Trump is already two years ahead of Palin’s fade-out schedule. After his petulant endorsements this year deliver loss after loss in midterm elections that ought to be a blowout landslide for the GOP, he’ll be as popular as former Missouri Rep. Todd Akin.
As many Republicans will bitterly recall, Trump has already lost two Senate seats for Republicans in the 2021 Georgia runoffs. So far this year, he’s on track to lose — at least — another Senate race in Georgia, as well as the governor’s mansion.
Sure, thousands of people show up to his heavily advertised rallies, but they’re all the exact same people. His die-hard fans — or, as he calls them, “future Trump University students” — are like Deadheads, following him from venue to venue, dressing up in wild costumes and listening to the same songs.
Some conservatives who would never again vote for Trump wear MAGA hats, but that’s just an identity badge, like liberals wearing masks. Trump happens to be the last Republican president, and the media lose their minds over him. Wearing a “Trump” hat is the most efficient way to say, “Screw you, media.”
This is why the media’s neurotic fixation on Trump is baffling to normal people. TV hosts keep telling us that Trump is wildly popular — the 2024 nomination is his for the asking! — but facts on the ground suggest otherwise.
It turns out the media are using a sleight of hand to claim that Trump is popular with Republicans.
Nate Silver’s respected website fivethirtyeight recently announced: “Republicans remain loyal to Trump even after Jan. 6 attack,” citing a poll that shows Trump’s approval among Republicans at nearly 80 percent.

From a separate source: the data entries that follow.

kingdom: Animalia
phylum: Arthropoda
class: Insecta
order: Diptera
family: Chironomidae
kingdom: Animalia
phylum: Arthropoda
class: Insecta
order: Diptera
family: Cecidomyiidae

But there’s a lot more to the story. The poll allows readers to view Trump’s approval not only among all voters (-14 percent) but among specific subgroups of all voters: men, women, Blacks, Hispanics, and whites, as well as any combination of these demographic subgroups. And get this: Trump doesn’t have as much as 25 percent net approval among any subgroup — other than “Republicans.”

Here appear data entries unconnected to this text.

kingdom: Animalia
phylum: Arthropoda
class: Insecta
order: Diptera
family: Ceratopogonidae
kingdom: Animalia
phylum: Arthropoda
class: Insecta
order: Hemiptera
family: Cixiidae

Females have a negative 24 percent net favorable opinion of Trump. OK, fine, women don’t like him. Show me “men.” Men have a negative 3 percent net favorable opinion of Trump. That’s pretty much a full set. Who’s left?
I tried whites — the base of the Republican Party (and the demographic that decides every election, despite the unshakable beliefs of GOP donors). Whites have a meager 4 percent net favorable opinion of Trump.

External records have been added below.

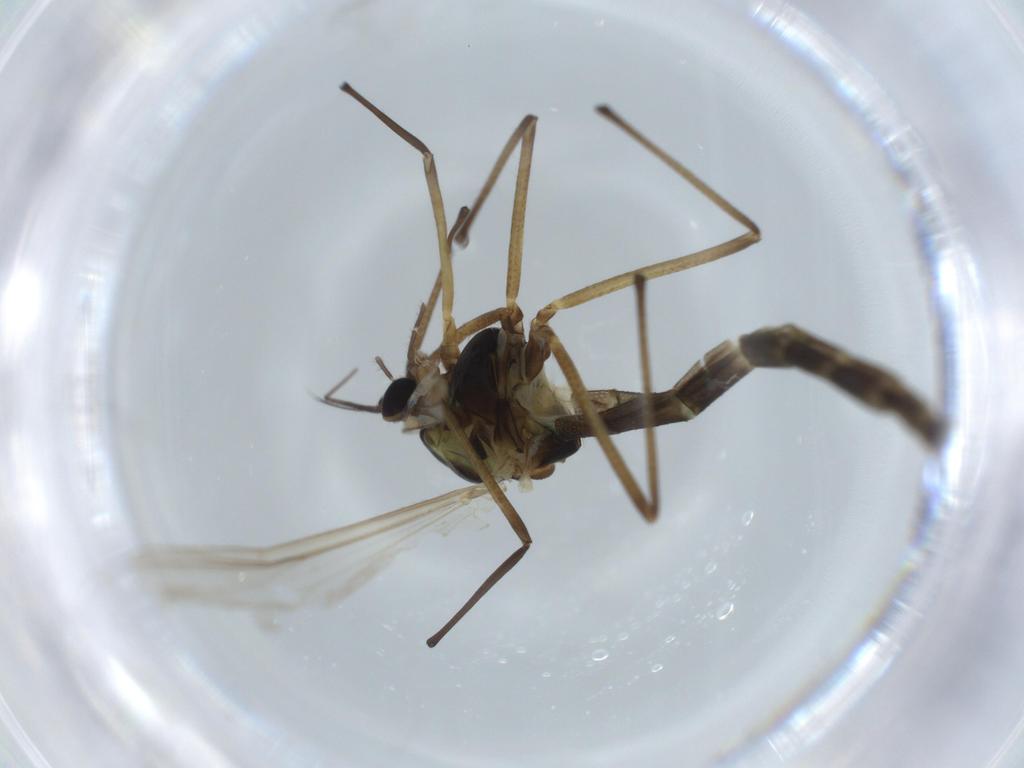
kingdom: Animalia
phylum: Arthropoda
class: Insecta
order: Diptera
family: Chironomidae
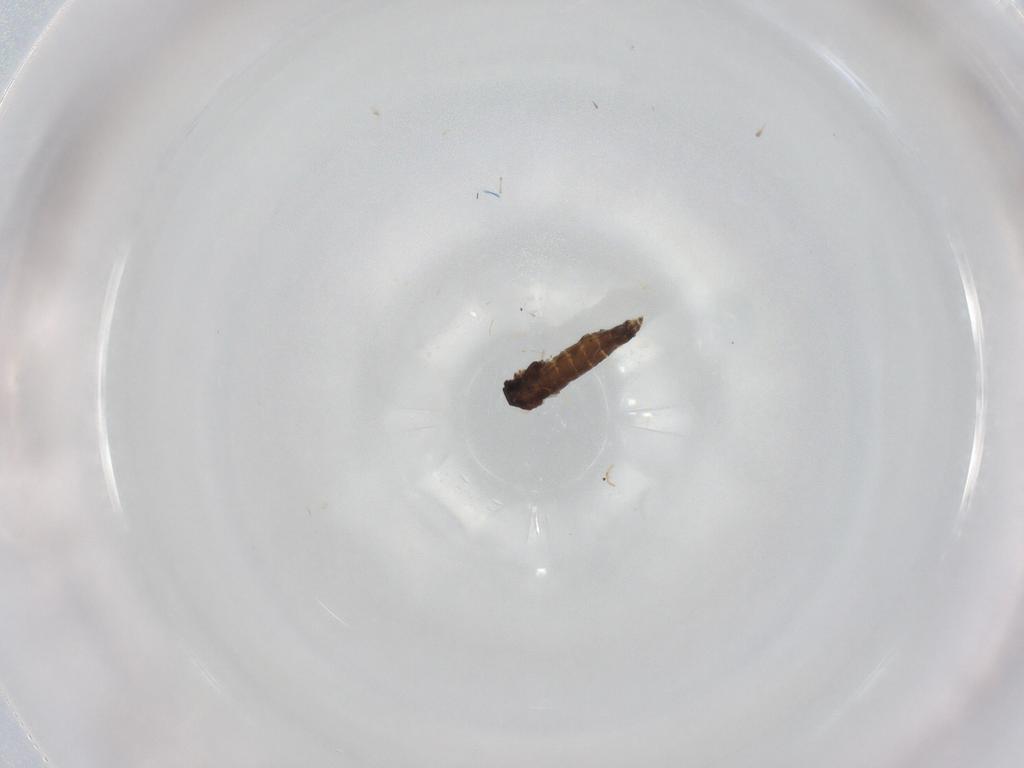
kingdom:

We’re running out of demographics that might like Trump.
Maybe it was that massive Hispanic vote for Trump that I’ve been hearing so much about! Hispanics: negative 44 percent net favorable for Trump. Blacks? Negative 85 percent net favorable.
White men? Fourteen percent net favorable opinion of Trump. (That’s not even going to win you Alabama, Republicans.)
Non-college graduates? Negative 12 percent net favorable.
How about non-college-educated white men? The beating heart of the Trump base is only 23 percent net favorable toward Trump.
So how is it possible that 77 percent of “Republicans” — net — have a favorable opinion of Trump? There’s no other subgroup of the electorate that has even a third of that.
The only explanation is that an awful lot of Republicans are now calling themselves “Independents.”
Huh. Why might that be?
Maybe it’s because, day in, day out, the media tell us that the GOP is “the Party of Trump”! Apparently, this has led a lot of Republicans to conclude that they must not be Republicans, after all. (At least, among the Republicans contacted by these pollsters. I assume they didn’t have any respondents in Florida, where “Republican” has a much more favorable connotation.)
Thanks to the media’s lies, the only people calling themselves “Republicans” these days are the Trump die-hards. In other words, the blockbuster conclusion of this poll is: Trump die-hards like Trump!
Yes — and they’re the only ones who do. While Trump fanatics are indeed fanatical, everyone else is sick and tired of his nonsense.
Give voters a populist conservative who’s not a conman and a liar and they’ll be “Republicans” again. No wonder Trump hates DeSantis.